Go over the entries and report the lines where the word "колледжа" occurs.

[[ DATASET CONTENT open ]]

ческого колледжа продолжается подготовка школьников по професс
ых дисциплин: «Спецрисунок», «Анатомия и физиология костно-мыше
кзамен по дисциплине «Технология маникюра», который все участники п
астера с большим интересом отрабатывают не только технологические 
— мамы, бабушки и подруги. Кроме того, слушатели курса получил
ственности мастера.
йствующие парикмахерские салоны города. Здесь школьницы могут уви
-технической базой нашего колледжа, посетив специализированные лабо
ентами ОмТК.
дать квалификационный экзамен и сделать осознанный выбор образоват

[[ DATASET CONTENT closed ]]

▶ [RESPONSE BOX]
ческого колледжа продолжается подготовка школьников по професс
-технической базой нашего колледжа, посетив специализированные лабо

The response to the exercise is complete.